Statistical Rethinking: A Bayesian Course with Examples in R and Stan builds your knowledge of and confidence in making inferences from data. Reflecting the need for scripting in today's model-based statistics, the book pushes you to perform step-by-step calculations that are usually automated. This unique computational approach ensures that you understand enough of the details to make reasonable choices and interpretations in your own modeling work.

The text presents causal inference and generalized linear multilevel models from a simple Bayesian perspective that builds on information theory and maximum entropy. The core material ranges from the basics of regression to advanced multilevel models. It also presents measurement error, missing data, and Gaussian process models for spatial and phylogenetic confounding.

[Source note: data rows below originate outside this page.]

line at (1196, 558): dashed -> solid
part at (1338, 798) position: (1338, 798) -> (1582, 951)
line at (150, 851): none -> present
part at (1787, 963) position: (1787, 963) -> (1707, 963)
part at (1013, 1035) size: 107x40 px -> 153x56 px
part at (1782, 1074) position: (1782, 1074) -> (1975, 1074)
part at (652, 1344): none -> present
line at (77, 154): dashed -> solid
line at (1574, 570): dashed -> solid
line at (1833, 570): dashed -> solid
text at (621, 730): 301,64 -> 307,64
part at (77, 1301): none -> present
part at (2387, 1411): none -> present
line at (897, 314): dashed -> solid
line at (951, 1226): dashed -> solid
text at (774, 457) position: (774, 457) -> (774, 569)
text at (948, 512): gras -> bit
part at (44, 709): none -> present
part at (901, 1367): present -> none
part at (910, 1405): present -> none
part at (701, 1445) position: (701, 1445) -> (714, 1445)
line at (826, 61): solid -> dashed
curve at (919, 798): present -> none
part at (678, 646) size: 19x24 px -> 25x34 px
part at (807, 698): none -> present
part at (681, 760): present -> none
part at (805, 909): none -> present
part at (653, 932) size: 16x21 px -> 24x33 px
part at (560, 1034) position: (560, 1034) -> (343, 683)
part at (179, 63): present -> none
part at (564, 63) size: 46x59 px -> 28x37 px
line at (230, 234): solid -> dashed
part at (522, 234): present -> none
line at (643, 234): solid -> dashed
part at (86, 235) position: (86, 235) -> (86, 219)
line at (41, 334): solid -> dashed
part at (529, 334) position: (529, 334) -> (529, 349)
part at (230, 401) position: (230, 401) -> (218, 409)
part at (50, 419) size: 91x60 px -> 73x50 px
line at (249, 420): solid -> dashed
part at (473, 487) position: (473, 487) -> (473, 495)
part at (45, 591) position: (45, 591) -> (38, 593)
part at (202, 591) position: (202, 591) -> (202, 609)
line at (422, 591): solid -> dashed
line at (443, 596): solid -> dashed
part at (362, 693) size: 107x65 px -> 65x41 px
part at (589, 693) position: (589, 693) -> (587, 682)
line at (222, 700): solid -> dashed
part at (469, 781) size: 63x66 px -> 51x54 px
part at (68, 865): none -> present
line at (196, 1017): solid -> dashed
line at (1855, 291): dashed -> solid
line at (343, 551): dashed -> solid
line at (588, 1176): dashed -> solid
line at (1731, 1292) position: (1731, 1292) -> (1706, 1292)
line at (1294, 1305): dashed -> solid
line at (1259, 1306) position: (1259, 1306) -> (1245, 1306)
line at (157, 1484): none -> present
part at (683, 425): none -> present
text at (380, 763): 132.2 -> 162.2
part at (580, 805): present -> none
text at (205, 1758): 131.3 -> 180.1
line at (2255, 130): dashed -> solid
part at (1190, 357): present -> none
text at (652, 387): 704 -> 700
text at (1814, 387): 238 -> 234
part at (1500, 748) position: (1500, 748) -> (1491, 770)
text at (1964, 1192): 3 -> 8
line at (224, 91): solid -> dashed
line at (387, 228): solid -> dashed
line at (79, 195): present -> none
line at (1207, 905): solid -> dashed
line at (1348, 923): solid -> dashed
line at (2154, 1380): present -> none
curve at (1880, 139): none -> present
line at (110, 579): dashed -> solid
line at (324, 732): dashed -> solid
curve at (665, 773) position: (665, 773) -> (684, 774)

The second edition emphasizes the directed acyclic graph (DAG) approach to causal inference, integrating DAGs into many examples. The new edition also contains new material on the design of prior distributions, splines, ordered categorical predictors, social relations models, cross-validation, importance sampling, instrumental variables, and Hamiltonian Monte Carlo. It ends with an entirely new chapter that goes beyond generalized linear modeling, showing how domain-specific scientific models can be built into statistical analyses.

Features

    • Integrates working code into the main text.
    • Illustrates concepts through worked data analysis examples.
    • Emphasizes understanding assumptions and how assumptions are reflected in code.
    • Offers more detailed explanations of the mathematics in optional sections.
    • Presents examples of using the dagitty R package to analyze causal graphs.

    • Provides the rethinking R package on the author's website and on GitHub.

Richard McElreath studies human evolutionary ecology and is a Director at the Max Planck Institute for Evolutionary Anthropology in Leipzig, Germany. He has published extensively on the mathematical theory and statistical analysis of social behavior, including his first book (with Robert Boyd), Mathematical Models of Social Evolution.